When I came upon Sword and Flower and how it dealt with the fall of Goguryeo, I couldn’t resist watching it. With my expectations dead-set on political intrigue, espionage and betrayal, my friend and I wasted no time jumping into this series.
Unfortunately, we were hit with disappointment on multiple fronts of this drama starting with the performance and lack of character depth from the leads. With its vapid acting and storytelling execution, it was hard to be engaged for 20 episodes. While I could see they were trying to create a certain level of serious and stoic characters—namely Yeon Gaesomun, a controversial military dictator who was the first Dae Mangniji. However, the execution of the stoicism among these characters made it impossible for me to care or empathize with them and their circumstances.
The cinematic output was extremely clumsy at times, especially in the first episode which is lifeless, poorly paced, and overall feels like I was watching a live action YouTube AMV from the early 2000’s with its lack of dialogue. The way the episode played out gave next to no solid set up or context for the circumstances that would follow and more importantly no motivation for me to remain, or even become, invested.
Going back to cinematography, there were some shots and color choices in the post-production editing that created a beautifully surreal atmosphere. It was this little element that had given me some hope that it would pick up over time, as some Kdramas tend to be slow at gaining your attention in the beginning.
Alas, the show did pick up halfway through when Yeon Namsaeng (played by No Min-woo) was introduced into the story. Yeon Namsaeng’s sensual and psychotic character was the only figure in the show whose performance actively engaged me. While the rest of the show and story had all but became background noise, I looked forward to seeing No Min-woo’s performance and ended up ultimately sympathizing with his character’s ambitions rather than the protagonists for which the story was trying to get the viewers to care.
With Yeon Namsaeng’s historical background painted as a betrayed military leader, it only added to my empathy for the character. I must give some props to the writer of this series for taking a slight twist to his story arc. Instead of following what’s written in history, the writer depicted him as a betrayer who ultimately claimed power. No Min Woo’s performance as Yeon Namsaeng was chilling and lively. His Cheshire-esque smile paired with his intense feral gaze, breathed life into the otherwise vapid series and made up for it in some ways.
Another surprising element the show took was its lack of a love triangle. With Yeon Namsaeng’s interest in the princess’s (aka Moo-young, played by Kim Ok-bin) gender-bent disguise, I was certain they were going to implement the seemingly mandatory Kdrama love-triangle; an element I find overused and a bit “rinse, wash and repeat” in the sageuks I’ve seen. I was overjoyed when I learned that they didn’t utilize this in Yeon Namsaeng’s character, and kept him as the ruthless psychopath he was.

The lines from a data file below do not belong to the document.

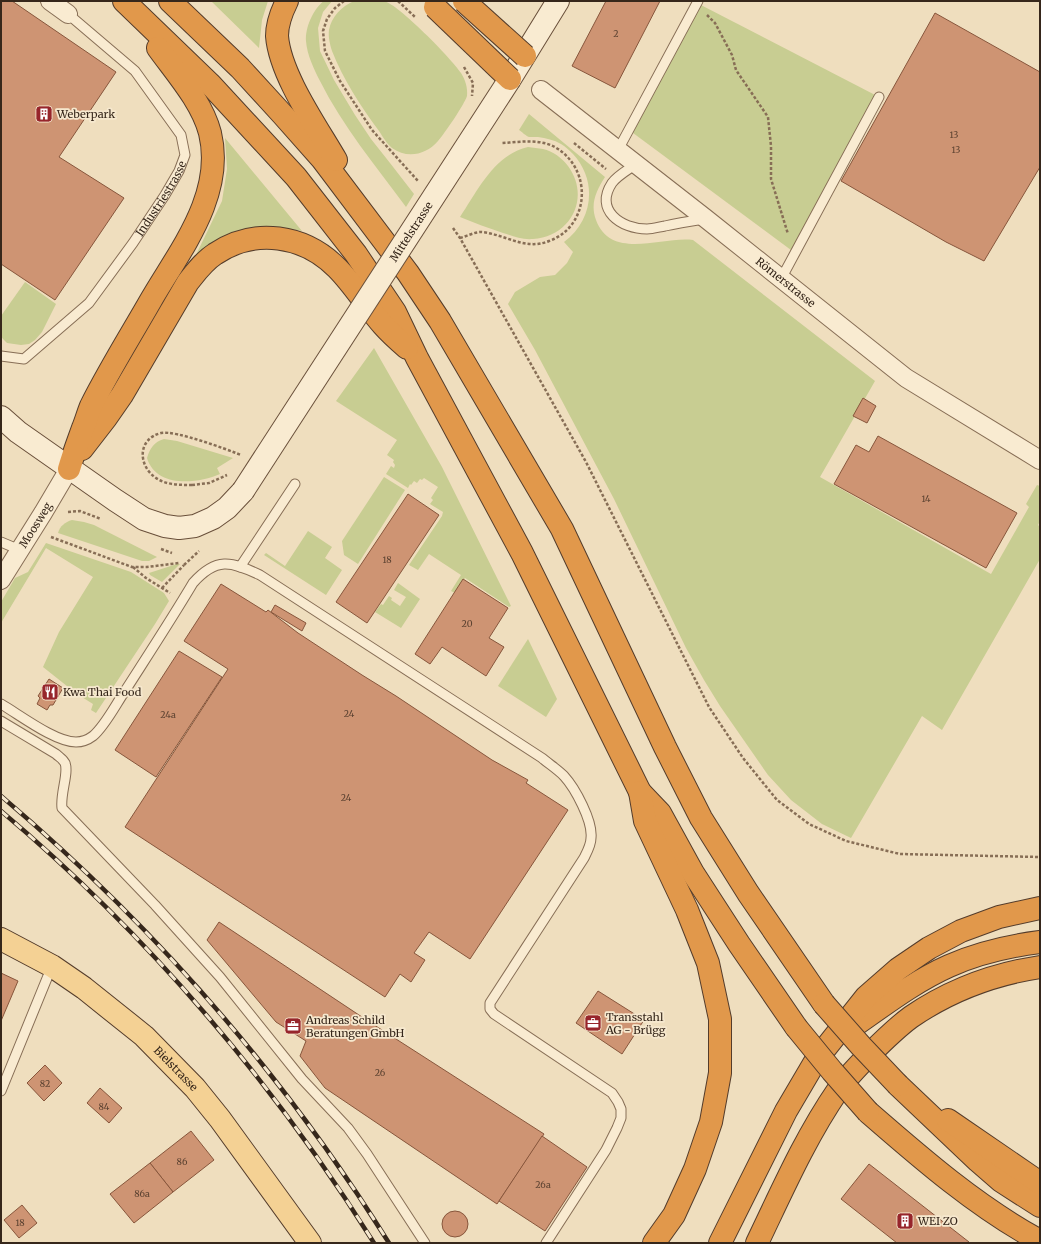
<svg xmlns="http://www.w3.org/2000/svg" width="1041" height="1244" font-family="Merriweather,serif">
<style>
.green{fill:#c8cd92}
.building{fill:#ce9473;stroke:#87563c}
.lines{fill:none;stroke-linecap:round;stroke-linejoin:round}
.lane-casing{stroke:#876e56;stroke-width:11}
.street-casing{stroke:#876e56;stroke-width:20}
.secondary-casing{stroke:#694f3a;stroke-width:24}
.primary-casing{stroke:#543c2b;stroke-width:24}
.highway-casing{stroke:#543c2b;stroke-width:24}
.path{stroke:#876e56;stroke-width:2.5;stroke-dasharray:3 2;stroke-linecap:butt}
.lane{stroke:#f9ebd1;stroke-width:9}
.street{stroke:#f9ebd1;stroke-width:18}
.secondary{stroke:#f9ebd1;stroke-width:22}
.primary{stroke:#f4d194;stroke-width:22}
.highway{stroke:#e1984b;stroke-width:22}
.rail-casing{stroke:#36271b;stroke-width:4.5}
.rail{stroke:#f6e8ce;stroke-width:3;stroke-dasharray:9;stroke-linecap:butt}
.secondary-bridge-casing{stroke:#694f3a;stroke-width:24;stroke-linecap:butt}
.highway-bridge-casing{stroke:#543c2b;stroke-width:24;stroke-linecap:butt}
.path-bridge{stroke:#876e56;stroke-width:2.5;stroke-dasharray:3 2;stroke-linecap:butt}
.secondary-bridge{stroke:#f9ebd1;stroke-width:22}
.highway-bridge{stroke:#e1984b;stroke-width:22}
.labels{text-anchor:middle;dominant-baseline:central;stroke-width:3.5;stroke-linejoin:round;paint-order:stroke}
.number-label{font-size:9px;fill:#5c4231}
.poi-label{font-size:11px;fill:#36271b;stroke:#f6e8ce;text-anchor:start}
.street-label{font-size:11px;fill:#36271b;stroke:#f6e8ce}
</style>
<rect width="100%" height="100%" fill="#efdebe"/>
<g class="green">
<path d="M 211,1 L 268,1 L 262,20 L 259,48 Z"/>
<path d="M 324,1 L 332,1 L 323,12 L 318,28 L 320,51 L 334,80 L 355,115 L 371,139 L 390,163 L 414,194 L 406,207 C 376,166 343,127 320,81 C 314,69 307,55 306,41 C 305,28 313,9 324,1 Z"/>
<path d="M 354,1 C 363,1 375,0 384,1 C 398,4 452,59 461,73 C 465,79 468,88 467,96 C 464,105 445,133 438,141 C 426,155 407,159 392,148 C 387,144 383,137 379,131 C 361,107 343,79 332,51 C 330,45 328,36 329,30 C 331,17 342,6 354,1 Z"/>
<path d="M 697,3 L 879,97 L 795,253 L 629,130 Z"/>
<path d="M 529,114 L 605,177 C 596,191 590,204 596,220 C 611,261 662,236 693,240 L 875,381 L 820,477 L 991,574 L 1029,507 L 1026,504 L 1037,485 L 1040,486 L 1040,521 L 1038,525 L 1040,527 L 1040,559 L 942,730 L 922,716 L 851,838 L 822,824 L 791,800 L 768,775 L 720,706 L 704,680 L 686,648 L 614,499 L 535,350 L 508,304 L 515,292 L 540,277 L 555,275 L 567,263 L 573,252 L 564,242 C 593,221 598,181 573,154 C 569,150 566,147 561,144 C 554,140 546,138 538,137 C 535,137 531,137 529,137 C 526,136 522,132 519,130 Z"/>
<path d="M 225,138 L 302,231 C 273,225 244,225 218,240 C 209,245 201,253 194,259 L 222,201 L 227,169 Z"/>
<path d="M 528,147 C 533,148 538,148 543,149 C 553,151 562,158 568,166 C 591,197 571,237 533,239 C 522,240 513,236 503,233 C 489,228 474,223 460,217 C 478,190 494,155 528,147 Z"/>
<path d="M 25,282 L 56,304 L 42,332 L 35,340 L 29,344 L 21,345 L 7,343 L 3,339 L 1,336 L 1,316 Z"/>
<path d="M 374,348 L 442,467 L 511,606 L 509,607 L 465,578 L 455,593 L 451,591 L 461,575 L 429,554 L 418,570 L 409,565 L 442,516 L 443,512 L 430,504 L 433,500 L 431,498 L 438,487 L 424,478 L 422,480 L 420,479 L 417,483 L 414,481 L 411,485 L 410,484 L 408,488 L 386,474 L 391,466 L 394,468 L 395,465 L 393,462 L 394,460 L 387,455 L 397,440 L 336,401 Z"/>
<path d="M 164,439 L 177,441 L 233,458 L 217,468 L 220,474 C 197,484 156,488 147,458 C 150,448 154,442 164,439 Z"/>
<path d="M 384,477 L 405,490 L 358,564 L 344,555 L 342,541 Z"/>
<path d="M 72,520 L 84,522 L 94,525 L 157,557 L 149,561 L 142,561 L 58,533 C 60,526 65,522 72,520 Z"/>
<path d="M 308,531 L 332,547 L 325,558 L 342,570 L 326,595 L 264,555 L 266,553 L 285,566 Z"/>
<path d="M 46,543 L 131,572 L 164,593 L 169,601 L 155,624 L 96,713 L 91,710 L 93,704 L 77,694 L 43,667 L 59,632 L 93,577 L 46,548 L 1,623 L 1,602 L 15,578 L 28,572 Z"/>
<path d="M 177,564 L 180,564 L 162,582 L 150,575 L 149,573 Z"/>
<path d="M 398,583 L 420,599 L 401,628 L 375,612 L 381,604 L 383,605 L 389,596 L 392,598 L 391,600 L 400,606 L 406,597 L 394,590 Z"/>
<path d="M 528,639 L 557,699 L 546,717 L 498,686 Z"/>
</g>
<g class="building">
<path d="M 1,1 L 12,1 L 116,72 L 59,157 L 124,198 L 55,300 L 1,264 Z"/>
<path d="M 606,1 L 660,1 L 615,88 L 572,66 Z"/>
<path d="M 935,13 L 1040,72 L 1040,167 L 984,261 L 946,242 L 841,181 Z"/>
<path d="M 863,398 L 876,406 L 867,423 L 853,416 Z"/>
<path d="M 878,436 L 1017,513 L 986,568 L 834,484 L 856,445 L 869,452 Z"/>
<path d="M 408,494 L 439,515 L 367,623 L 336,602 Z"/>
<path d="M 463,579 L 508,608 L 489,638 L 504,647 L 486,676 L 442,647 L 430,664 L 415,654 Z"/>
<path d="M 221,584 L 266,612 L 268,610 L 298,633 L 362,675 L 396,696 L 492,760 L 528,780 L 526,783 L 568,810 L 470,959 L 429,932 L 414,953 L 425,960 L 411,982 L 400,974 L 385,997 L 125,827 L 228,669 L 184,641 Z"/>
<path d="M 275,605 L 306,623 L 302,631 L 271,612 Z"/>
<path d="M 179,651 L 222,677 L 156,777 L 115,750 Z"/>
<path d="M 49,679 L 63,688 L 53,705 L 50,705 L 47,710 L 37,704 L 40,698 L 38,696 Z"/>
<path d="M 219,922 L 368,1021 L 544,1134 L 497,1204 L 325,1088 L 300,1056 L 306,1041 L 276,1022 L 207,940 Z"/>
<path d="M 1,973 L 18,981 L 1,1021 Z"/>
<path d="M 598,991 L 644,1020 L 622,1054 L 576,1023 Z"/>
<path d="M 45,1065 L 62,1083 L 44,1101 L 27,1083 Z"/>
<path d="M 100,1088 L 122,1108 L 109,1123 L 87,1103 Z"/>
<path d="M 191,1131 L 214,1160 L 173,1192 L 150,1163 Z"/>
<path d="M 542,1136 L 587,1167 L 545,1231 L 499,1201 Z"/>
<path d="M 150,1163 L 173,1192 L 134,1223 L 110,1194 Z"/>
<path d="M 869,1164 L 969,1242 L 968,1243 L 897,1243 L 841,1199 Z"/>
<path d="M 22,1205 L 37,1223 L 19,1238 L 4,1220 Z"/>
<circle cx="455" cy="1224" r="13"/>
</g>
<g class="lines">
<g class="lane-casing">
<g id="lane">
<path d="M 618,150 L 698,1"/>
<path d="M 636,164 C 628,170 618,175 612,183 C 594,210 621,229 647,229 C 653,229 659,227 665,226 C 678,223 691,221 704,219"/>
<path d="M 781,279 L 879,97"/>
<path id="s1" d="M 1,356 L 24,359 L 89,303 L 133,243 L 165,195 L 179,171 L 185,155 L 181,135 L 135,71 L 68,14"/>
<path d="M 1,542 L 20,550"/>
<path d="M 240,567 L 295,484"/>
<path d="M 1,704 C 20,715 55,742 76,742 C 82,742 89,739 93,736 C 105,726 116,704 125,691 C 148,655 171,620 193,583 C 216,557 231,561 260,575 L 542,758 C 549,764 557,769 564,776 C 575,788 593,821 591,838 C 591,845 587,852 584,858 L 490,1003 L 490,1009 L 494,1014 L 612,1093 L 618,1102 L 621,1109 L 621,1118 L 617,1128 L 606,1150 L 546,1243"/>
<path d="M 1,721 L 56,754 C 59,757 63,759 65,763 C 69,773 60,794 62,808 L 155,905 L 220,977 L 302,1079 L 348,1128 L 367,1154 L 425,1243"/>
<path d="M 1,1091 L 52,966"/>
</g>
</g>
<g class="street-casing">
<g id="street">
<path d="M 50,1 L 68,14"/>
<path id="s2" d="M 541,90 L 705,218 L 906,378 L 1040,460"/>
<path id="s3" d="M 1,580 L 43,513 L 69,469"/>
</g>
</g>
<g class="secondary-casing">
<g id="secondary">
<path d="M 510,79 L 558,1"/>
<path d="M 1,417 L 18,432 L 115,500 L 144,519 L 165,526 L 179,528 L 195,526 L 213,518 L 227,508 L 243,491"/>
</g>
</g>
<g class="primary-casing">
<g id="primary">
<path id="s4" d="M 1,939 L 52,966 L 84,988 L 144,1036 L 195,1088 L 220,1119 L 310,1243"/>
</g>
</g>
<g class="highway-casing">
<g id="highway">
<path d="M 124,1 L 211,85 L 296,177 L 356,254 L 395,312 L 417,358 L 522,553 L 640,792 L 660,813 L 693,873 L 739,944 L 796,1027"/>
<path d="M 170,1 L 240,68 L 283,115 L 322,159 L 408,273 L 440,321 L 562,529 L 665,747 L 701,818 L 748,893 L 824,1004"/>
<path d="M 287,1 C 282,11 277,24 277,36 C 280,75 317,127 336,160"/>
<path d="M 82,449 L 106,418 L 122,395 L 188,282 C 196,272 204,261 215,254 C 255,227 304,235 337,268 C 354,285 367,307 383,325 C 390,333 399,341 407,348"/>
<path d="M 69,469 C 73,455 78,442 83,428 C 86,421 88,413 91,406 C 109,370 131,335 151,300 C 180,250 225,195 210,133 C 202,102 176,73 158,48"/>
<path d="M 640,792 L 645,821 L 687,910 L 708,963 L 720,1019 L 720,1073 L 711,1122 L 695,1169 L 674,1215 L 654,1243"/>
<path d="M 848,1030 C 880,1008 913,982 949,966 C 978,953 1009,946 1040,942"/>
<path d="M 898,1085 L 978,1161 L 1001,1181 L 1040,1206"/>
<path d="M 868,1112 C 922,1159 977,1207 1040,1241"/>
<path d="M 948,1120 L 1040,1183"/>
<path d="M 720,1243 L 786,1111 L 816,1060 L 866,997 L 898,969 L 929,948 L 961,931 L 999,917 L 1040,908"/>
<path d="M 757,1243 C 782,1191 805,1138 838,1090 C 847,1077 859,1065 870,1054 C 883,1041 896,1028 911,1017 C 949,991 994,974 1040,967"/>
</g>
</g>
<g class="path">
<path d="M 344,1 L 335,8 L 327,19 L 323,31 L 325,51 L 340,81 L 372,130 L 418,181"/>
<path d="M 398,1 L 415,17"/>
<path d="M 707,15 L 715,23 L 732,55 L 736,70 L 768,117 L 771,146 L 771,179 L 788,234"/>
<path d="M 574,143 L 606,169"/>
<path d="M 453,228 L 460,238 L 586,462 L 709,707 L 743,758 L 777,800 L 809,824 L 846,841 L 900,854 L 1040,857"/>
<path d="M 460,238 C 467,236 475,232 481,232 C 505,234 525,251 549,241 C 589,227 593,172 558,149 C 542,138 521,142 502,143"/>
<path d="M 192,485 C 180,485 166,485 156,478 C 138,466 137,439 161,433 C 175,430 226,449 241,455"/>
<path d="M 68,512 L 80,511 L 101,519"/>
<path d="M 51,537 L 132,567 L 147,567 L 179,563"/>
<path d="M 161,549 L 172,553"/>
<path d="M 133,567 L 146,578 L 170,593"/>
<path d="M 162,588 L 184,565"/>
</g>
<use href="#lane" class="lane"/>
<use href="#street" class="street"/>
<use href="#secondary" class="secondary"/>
<use href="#primary" class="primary"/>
<use href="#highway" class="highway"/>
<g class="rail-casing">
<g id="rail">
<path d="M 1,796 C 152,924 284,1075 389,1243"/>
<path d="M 1,811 C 146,933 274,1083 374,1243"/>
</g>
</g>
<use href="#rail" class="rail"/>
<g class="secondary-bridge-casing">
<g id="secondary-bridge">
<path id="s5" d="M 243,491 L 510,79"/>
</g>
</g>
<g class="highway-bridge-casing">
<g id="highway-bridge">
<path d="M 464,1 L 525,56"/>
<path d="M 435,7 L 510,79"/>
<path d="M 824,1004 L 861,1046 L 898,1085"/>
<path d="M 796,1027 L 832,1071 L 868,1112"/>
</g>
</g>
<g class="path-bridge">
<path d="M 464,67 L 473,83 L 472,96"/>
<path d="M 192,485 L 209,483 L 227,475"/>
<path d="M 184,565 L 199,551"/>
</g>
<use href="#secondary-bridge" class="secondary-bridge"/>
<use href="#highway-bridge" class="highway-bridge"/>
</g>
<defs>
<g id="building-square" transform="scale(0.9)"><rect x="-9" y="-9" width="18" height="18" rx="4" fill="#97252b" stroke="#f6e8ce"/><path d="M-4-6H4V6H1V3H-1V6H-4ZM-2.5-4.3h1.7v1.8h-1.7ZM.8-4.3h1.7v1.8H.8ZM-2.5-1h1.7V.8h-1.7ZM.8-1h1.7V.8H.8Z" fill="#fff"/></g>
<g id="restaurant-square" transform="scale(0.9)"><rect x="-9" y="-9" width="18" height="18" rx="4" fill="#97252b" stroke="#f6e8ce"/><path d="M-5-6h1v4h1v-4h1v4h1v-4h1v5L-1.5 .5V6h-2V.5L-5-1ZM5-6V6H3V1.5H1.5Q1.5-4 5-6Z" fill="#fff"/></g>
<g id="office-square" transform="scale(0.9)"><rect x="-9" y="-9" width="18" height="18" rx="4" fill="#97252b" stroke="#f6e8ce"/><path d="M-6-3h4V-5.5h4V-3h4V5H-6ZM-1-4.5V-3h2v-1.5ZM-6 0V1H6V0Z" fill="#fff"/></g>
</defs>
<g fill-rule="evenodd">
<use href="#building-square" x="44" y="114"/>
<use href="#restaurant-square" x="50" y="692"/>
<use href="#office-square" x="593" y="1023"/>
<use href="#office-square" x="293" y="1026"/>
<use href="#building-square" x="905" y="1221"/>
</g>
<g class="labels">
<g class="number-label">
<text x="616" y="33">2</text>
<text x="954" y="134">13</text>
<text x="956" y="149">13</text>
<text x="926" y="498">14</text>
<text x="387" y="559">18</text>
<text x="467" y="623">20</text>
<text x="349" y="713">24</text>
<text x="168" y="714">24a</text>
<text x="346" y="797">24</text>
<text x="380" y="1072">26</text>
<text x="45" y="1083">82</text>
<text x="104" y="1106">84</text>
<text x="182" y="1161">86</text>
<text x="543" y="1184">26a</text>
<text x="142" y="1193">86a</text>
<text x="20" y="1222">18</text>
</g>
<g class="poi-label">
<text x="57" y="114">Weberpark</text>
<text x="63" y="692">Kwa Thai Food</text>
<text x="606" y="1017">Transstahl<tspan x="606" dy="13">AG - Brügg</tspan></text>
<text x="306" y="1020">Andreas Schild<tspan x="306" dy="13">Beratungen GmbH</tspan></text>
<text x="918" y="1221">WEI ZO</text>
</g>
<g class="street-label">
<text stroke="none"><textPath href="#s1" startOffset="236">Industriestrasse</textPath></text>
<text stroke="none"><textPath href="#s5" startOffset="309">Mittelstrasse</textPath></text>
<text stroke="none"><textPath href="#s2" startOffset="311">Römerstrasse</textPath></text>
<text stroke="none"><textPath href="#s3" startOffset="65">Moosweg</textPath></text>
<text stroke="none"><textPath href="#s4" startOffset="219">Bielstrasse</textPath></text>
</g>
</g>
<rect width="1041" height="1244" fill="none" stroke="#36271b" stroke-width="4"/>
</svg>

Overall, with Sword and Flower’s disappointing ending, I marked this show off as among the lack-luster bunch I’ve seen in 2017. While the characters and story were neither good nor bad, so much as not empathetic and poorly paced, it was the slow start, lack of context for future events, and sometimes severe underacting that left me disheartened. The 20-episode series was saved only by a dynamic character, portrayed by a talented actor, and a few stylistic choices made in post-production.
As a lover of Kdramas, and even more specifically historical Kdramas, Sword and Flower for me is only a slight misstep in a mountain of well-acted and well-written series.